Kulturhistorisch betrachtet kommt der Mensch in Grau zurück zu den Ursprüngen, denn die waren naturfarben – und Naturfarben blichen schnell aus, sie ergrauten. Die ersten Färbetechniken waren noch extrem aufwendig und die bunten Stoffe entsprechend teuer, sodass das rote Wams erst dem Adel, dann den reichen Bürgern vorbehalten war, die diesen Reichtum zeigen wollten.
Heute steht das Bunte im Verdacht des Billigen
Mit der industriellen Stoffherstellung und den immer mehr verfügbaren Farben kippte die Logik ins Gegenteil, heute steht das Bunte im Verdacht des Billigen, und das Edle gibt sich dezent.

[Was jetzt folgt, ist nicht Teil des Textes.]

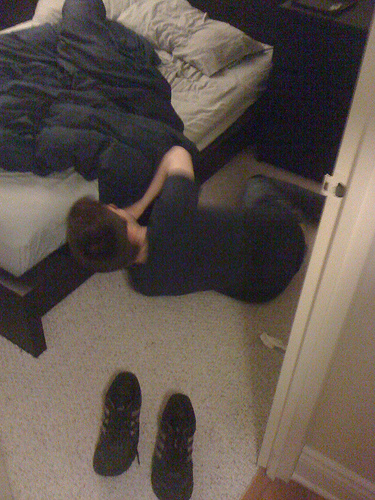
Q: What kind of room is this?
A: It is a bedroom.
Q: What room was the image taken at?
A: It was taken at the bedroom.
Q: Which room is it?
A: It is a bedroom.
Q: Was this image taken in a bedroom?
A: Yes, it was taken in a bedroom.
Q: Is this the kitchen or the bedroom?
A: It is the bedroom.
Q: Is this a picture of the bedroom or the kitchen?
A: It is showing the bedroom.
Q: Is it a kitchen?
A: No, it is a bedroom.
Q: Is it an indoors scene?
A: Yes, it is indoors.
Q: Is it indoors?
A: Yes, it is indoors.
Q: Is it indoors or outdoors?
A: It is indoors.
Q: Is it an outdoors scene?
A: No, it is indoors.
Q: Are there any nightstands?
A: Yes, there is a nightstand.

Das bringt Buehter zu den Nuancen. Denn eins ist ihm so wichtig, wie es unübersehbar ist: dass Grau nicht gleich Grau ist. Es gebe das Grau von Hochhaussiedlungen und das Grau der Sichtbetonvilla am Seeufer, das Grau der Arbeitskittel und das Grau sündteurer Seidenschals. Der Unterschied sei die Beimengung anderer Farben, die bei den unter Kostendruck stehenden Siedlungen oder Kitteln ausblieben, weshalb ein totes, abweisendes Grau zu besichtigen sei. Wird dagegen wie heute in der Sichtbetonarchitektur eine Farbe dazugemischt, Beige oder Braun oder Rosa, treibt das nicht nur den Preis in die Höhe, es schafft auch eine warme Farbe, in der man sich wohlfühlt.

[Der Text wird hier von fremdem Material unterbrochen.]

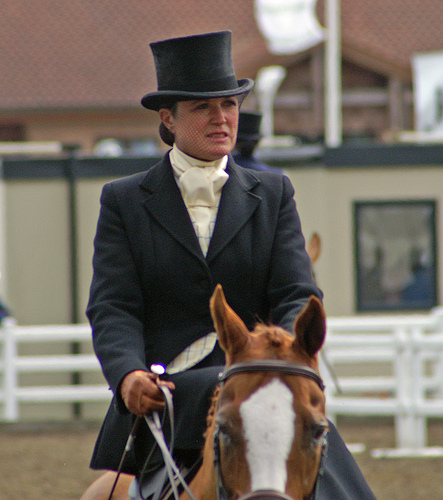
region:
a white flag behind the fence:
[264, 2, 323, 56]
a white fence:
[17, 323, 436, 413]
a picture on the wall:
[360, 195, 434, 303]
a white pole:
[320, 18, 339, 135]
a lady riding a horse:
[87, 27, 337, 471]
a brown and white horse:
[211, 325, 338, 487]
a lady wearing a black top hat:
[69, 25, 378, 431]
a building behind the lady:
[14, 134, 438, 350]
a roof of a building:
[3, 1, 440, 130]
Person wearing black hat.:
[147, 23, 233, 93]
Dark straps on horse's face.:
[203, 357, 316, 482]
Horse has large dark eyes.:
[207, 408, 332, 445]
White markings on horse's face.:
[238, 385, 289, 498]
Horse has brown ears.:
[201, 320, 359, 347]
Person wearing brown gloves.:
[116, 359, 165, 408]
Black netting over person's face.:
[163, 95, 260, 160]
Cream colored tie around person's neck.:
[181, 162, 222, 217]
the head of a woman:
[135, 4, 278, 180]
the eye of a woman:
[190, 88, 254, 129]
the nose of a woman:
[200, 110, 234, 134]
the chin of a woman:
[202, 129, 252, 165]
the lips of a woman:
[202, 126, 237, 148]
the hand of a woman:
[111, 330, 215, 437]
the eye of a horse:
[206, 400, 258, 452]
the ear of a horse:
[187, 256, 366, 374]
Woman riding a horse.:
[77, 25, 383, 497]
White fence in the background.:
[3, 305, 442, 460]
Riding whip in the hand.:
[103, 357, 168, 499]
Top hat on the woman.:
[136, 26, 260, 172]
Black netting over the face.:
[143, 81, 256, 162]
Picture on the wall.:
[347, 193, 441, 314]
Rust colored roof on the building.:
[0, 0, 441, 108]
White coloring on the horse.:
[206, 286, 326, 498]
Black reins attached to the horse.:
[139, 379, 210, 497]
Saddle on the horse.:
[123, 462, 200, 498]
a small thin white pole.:
[314, 0, 352, 146]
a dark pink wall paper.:
[12, 2, 126, 87]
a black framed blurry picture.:
[349, 195, 442, 318]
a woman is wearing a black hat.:
[139, 31, 256, 113]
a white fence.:
[0, 313, 86, 427]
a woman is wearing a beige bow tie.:
[166, 149, 233, 223]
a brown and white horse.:
[188, 282, 339, 497]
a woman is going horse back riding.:
[74, 26, 375, 498]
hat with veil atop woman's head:
[139, 29, 254, 158]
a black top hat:
[132, 29, 254, 108]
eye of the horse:
[218, 418, 234, 438]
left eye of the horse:
[305, 420, 331, 437]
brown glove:
[115, 372, 178, 407]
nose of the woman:
[206, 112, 229, 127]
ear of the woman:
[154, 106, 178, 135]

Und da passt am Ende noch einmal Loriot ins Bild, wenn das Ehepaar Blömann zur Eheberatung geht, wo es zwecks Persönlichkeitsanalyse nach Lieblingsfarben gefragt wird – und Herr Blömann sagt: „Grau.“ Zögern. „Aber nicht so grau.“ Er überlegt. „Mehr Grüngrau. Ins Bräunliche.“ Nee, immer noch nicht. „Eine Art Braungrau mit Grün. Ein Braungrüngrau.“ Die Therapeutin notiert „Braungrüngrau“, Blömann fühlt sich missverstanden. „Es schadet auch nicht, wenn es ein bisschen ins Bläuliche überspielt. Hauptsache, es ist grau. Braungrau. Es könnte auch etwas Rot mit anklingen. Ein Braunrot, aber im Ganzen grau. Also ein grünlichblaues Braunrotgrau“. Die Therapeutin sagt: „Es kommt nicht so genau darauf an.“ Aber da irrt sie sich wohl.